**PROBLEM DETAILS:**
Beginning at the top of the material, repeat each line exactly, and stop once the line with "left knee: (220, 181)" has been written.

************

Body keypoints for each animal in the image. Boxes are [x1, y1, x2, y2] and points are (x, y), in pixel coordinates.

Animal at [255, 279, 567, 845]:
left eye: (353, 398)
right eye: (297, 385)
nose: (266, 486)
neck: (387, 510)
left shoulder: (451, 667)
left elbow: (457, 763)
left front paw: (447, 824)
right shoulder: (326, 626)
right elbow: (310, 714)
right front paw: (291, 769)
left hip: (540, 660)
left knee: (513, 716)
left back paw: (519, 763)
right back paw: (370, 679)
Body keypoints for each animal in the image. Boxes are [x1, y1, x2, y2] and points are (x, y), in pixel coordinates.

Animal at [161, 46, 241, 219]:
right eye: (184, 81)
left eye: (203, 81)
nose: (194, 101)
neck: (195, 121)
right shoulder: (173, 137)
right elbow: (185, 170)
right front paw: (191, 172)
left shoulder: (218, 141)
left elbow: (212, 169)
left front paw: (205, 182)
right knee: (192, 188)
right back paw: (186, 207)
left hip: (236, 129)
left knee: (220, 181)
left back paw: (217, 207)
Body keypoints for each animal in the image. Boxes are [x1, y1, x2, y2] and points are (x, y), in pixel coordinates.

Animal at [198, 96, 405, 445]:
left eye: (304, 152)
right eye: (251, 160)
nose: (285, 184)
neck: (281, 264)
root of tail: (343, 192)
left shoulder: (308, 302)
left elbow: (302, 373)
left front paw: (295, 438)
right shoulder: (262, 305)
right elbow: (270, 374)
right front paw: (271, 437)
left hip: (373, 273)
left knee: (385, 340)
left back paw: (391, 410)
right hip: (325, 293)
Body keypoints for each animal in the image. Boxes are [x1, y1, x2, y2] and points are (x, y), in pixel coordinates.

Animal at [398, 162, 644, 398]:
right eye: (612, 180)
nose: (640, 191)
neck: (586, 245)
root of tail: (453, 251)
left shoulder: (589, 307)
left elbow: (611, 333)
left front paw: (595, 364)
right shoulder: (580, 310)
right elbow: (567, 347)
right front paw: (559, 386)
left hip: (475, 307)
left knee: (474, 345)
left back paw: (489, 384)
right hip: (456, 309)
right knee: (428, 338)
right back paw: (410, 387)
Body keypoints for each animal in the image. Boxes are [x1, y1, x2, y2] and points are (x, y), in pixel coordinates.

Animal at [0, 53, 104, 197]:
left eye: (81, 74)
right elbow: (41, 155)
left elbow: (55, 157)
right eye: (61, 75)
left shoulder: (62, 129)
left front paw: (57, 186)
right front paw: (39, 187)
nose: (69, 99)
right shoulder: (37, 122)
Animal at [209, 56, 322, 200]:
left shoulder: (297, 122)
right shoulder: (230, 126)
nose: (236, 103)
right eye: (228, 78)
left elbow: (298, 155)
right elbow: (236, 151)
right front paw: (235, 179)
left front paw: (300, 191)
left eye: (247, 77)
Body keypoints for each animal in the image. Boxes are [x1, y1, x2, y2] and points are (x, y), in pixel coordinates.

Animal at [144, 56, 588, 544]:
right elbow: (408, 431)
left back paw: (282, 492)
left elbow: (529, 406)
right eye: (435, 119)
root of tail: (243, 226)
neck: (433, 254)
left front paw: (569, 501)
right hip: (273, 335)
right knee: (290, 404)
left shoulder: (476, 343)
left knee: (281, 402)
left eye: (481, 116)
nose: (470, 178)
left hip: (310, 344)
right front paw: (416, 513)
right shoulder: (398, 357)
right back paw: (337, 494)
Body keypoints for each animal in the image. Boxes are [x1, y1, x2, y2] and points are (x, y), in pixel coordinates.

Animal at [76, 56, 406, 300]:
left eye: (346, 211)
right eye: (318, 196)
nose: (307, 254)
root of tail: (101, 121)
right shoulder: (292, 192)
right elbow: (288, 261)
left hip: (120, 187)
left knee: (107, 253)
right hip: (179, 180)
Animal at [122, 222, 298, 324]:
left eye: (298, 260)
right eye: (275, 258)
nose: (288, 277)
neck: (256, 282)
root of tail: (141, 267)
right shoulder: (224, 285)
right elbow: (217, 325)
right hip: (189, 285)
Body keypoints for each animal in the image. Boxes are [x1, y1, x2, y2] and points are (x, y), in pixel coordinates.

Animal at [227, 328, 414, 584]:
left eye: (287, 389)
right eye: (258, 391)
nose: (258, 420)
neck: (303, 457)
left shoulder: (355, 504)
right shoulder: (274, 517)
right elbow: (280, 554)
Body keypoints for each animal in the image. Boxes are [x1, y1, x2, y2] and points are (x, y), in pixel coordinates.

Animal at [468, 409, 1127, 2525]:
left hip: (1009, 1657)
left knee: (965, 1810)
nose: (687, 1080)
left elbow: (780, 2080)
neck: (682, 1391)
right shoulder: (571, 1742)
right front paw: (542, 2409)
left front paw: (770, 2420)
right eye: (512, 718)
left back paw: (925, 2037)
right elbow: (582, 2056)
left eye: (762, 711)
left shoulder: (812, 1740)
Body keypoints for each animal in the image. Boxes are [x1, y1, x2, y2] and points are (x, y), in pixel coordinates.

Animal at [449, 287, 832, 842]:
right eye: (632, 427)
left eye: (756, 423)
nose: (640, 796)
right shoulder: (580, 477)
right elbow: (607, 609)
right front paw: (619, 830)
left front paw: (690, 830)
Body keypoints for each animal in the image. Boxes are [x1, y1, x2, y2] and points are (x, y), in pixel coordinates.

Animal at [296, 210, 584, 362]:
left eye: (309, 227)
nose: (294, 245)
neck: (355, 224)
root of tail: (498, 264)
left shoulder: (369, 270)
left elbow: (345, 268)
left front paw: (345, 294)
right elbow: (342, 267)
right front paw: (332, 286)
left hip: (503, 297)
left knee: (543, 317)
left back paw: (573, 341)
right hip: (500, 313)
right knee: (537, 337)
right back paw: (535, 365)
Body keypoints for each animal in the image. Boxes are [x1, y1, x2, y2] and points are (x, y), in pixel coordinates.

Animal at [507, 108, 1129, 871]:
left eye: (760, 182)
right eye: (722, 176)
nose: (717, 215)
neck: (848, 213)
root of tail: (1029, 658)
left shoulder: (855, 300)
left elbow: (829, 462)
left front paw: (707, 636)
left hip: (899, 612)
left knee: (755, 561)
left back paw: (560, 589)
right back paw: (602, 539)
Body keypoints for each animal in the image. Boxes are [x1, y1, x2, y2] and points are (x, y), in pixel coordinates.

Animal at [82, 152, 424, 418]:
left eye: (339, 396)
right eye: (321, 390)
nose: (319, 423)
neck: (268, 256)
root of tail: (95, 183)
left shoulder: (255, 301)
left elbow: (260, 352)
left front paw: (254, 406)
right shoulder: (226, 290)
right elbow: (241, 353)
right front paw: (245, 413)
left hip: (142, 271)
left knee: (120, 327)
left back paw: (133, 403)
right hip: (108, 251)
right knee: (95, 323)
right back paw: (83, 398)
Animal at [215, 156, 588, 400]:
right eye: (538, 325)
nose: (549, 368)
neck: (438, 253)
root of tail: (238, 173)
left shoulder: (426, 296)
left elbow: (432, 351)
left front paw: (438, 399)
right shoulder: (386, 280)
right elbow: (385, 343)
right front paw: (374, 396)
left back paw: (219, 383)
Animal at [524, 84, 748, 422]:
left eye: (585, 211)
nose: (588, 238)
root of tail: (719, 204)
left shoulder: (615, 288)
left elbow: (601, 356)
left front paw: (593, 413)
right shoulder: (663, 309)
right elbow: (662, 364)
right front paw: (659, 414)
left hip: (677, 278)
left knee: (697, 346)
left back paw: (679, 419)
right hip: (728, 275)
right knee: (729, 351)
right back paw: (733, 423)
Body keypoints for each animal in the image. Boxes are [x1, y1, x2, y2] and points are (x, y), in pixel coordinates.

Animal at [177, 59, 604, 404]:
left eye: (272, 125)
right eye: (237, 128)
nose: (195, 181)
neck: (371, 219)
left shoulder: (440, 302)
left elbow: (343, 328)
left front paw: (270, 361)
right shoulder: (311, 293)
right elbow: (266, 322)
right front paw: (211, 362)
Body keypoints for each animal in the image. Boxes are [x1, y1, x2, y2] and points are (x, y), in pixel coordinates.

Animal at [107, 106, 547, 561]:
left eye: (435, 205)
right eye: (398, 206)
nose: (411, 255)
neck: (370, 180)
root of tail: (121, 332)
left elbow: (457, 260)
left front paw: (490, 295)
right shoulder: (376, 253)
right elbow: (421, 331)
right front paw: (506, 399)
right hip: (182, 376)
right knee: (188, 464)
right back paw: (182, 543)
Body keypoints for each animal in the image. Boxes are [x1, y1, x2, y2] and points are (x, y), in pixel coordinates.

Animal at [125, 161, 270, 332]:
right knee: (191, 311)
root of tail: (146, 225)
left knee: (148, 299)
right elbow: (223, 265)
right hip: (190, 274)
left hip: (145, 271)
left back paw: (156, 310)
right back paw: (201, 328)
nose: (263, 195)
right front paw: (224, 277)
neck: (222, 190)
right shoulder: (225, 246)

************

**SOLUTION TO THIS PROBLEM:**
Body keypoints for each animal in the image. Boxes are [x1, y1, x2, y2] and points are (x, y), in pixel coordinates.

Animal at [255, 279, 567, 845]:
left eye: (353, 398)
right eye: (297, 385)
nose: (266, 486)
neck: (387, 510)
left shoulder: (451, 667)
left elbow: (457, 763)
left front paw: (447, 824)
right shoulder: (326, 626)
right elbow: (310, 714)
right front paw: (291, 769)
left hip: (540, 660)
left knee: (513, 716)
left back paw: (519, 763)
right back paw: (370, 679)
Body keypoints for each animal in the image. Boxes are [x1, y1, x2, y2] and points are (x, y), in pixel coordinates.

Animal at [161, 46, 241, 219]:
right eye: (184, 81)
left eye: (203, 81)
nose: (194, 101)
neck: (195, 121)
right shoulder: (173, 137)
right elbow: (185, 170)
right front paw: (191, 172)
left shoulder: (218, 141)
left elbow: (212, 169)
left front paw: (205, 182)
right knee: (192, 188)
right back paw: (186, 207)
left hip: (236, 129)
left knee: (220, 181)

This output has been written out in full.